Records from a data source:
+ + + +

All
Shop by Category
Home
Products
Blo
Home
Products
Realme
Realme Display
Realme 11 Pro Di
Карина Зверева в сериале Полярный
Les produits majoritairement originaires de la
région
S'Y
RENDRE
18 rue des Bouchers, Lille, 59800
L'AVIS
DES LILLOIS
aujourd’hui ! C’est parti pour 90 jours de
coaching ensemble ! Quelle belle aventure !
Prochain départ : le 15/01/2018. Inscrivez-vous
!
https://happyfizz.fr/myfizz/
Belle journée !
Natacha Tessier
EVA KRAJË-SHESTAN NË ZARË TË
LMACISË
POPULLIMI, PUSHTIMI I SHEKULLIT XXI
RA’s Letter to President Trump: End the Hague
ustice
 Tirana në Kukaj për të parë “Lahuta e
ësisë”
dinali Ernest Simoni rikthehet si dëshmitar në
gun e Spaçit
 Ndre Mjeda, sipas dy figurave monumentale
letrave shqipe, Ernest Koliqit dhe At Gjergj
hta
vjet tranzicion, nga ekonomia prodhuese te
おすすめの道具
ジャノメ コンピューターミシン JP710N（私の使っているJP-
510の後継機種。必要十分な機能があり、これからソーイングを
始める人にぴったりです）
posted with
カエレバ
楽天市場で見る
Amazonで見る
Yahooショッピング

+ + + +

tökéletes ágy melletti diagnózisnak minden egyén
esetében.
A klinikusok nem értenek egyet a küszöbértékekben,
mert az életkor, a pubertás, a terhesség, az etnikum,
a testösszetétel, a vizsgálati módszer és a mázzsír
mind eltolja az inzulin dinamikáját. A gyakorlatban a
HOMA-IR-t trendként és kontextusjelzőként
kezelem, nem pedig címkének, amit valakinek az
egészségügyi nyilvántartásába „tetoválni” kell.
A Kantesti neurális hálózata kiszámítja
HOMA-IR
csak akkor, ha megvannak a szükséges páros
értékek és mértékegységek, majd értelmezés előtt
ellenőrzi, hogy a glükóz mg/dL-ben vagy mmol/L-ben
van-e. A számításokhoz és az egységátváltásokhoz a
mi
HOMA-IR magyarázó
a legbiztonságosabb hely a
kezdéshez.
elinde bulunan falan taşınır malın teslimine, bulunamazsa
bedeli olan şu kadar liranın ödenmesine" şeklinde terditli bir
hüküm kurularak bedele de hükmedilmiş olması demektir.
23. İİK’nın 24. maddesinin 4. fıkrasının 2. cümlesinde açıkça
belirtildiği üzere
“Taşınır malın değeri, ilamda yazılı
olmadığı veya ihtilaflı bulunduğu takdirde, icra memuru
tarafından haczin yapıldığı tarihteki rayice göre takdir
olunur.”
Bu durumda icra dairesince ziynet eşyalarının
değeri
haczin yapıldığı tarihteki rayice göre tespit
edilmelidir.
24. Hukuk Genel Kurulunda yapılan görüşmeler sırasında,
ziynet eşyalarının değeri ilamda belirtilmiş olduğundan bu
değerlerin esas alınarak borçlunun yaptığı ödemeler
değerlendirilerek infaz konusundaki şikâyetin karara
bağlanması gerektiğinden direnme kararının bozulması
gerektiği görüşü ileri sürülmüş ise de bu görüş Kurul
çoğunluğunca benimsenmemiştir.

+ + + +

▶ _Exercise aim_
In the data above, find the line with "csak akkor, ha megvannak a szükséges páros" and the line with "edilmelidir.". Retype both, plus every line between them, exactly.

▶ _Exercise solution_
csak akkor, ha megvannak a szükséges páros
értékek és mértékegységek, majd értelmezés előtt
ellenőrzi, hogy a glükóz mg/dL-ben vagy mmol/L-ben
van-e. A számításokhoz és az egységátváltásokhoz a
mi
HOMA-IR magyarázó
a legbiztonságosabb hely a
kezdéshez.
elinde bulunan falan taşınır malın teslimine, bulunamazsa
bedeli olan şu kadar liranın ödenmesine" şeklinde terditli bir
hüküm kurularak bedele de hükmedilmiş olması demektir.
23. İİK’nın 24. maddesinin 4. fıkrasının 2. cümlesinde açıkça
belirtildiği üzere
“Taşınır malın değeri, ilamda yazılı
olmadığı veya ihtilaflı bulunduğu takdirde, icra memuru
tarafından haczin yapıldığı tarihteki rayice göre takdir
olunur.”
Bu durumda icra dairesince ziynet eşyalarının
değeri
haczin yapıldığı tarihteki rayice göre tespit
edilmelidir.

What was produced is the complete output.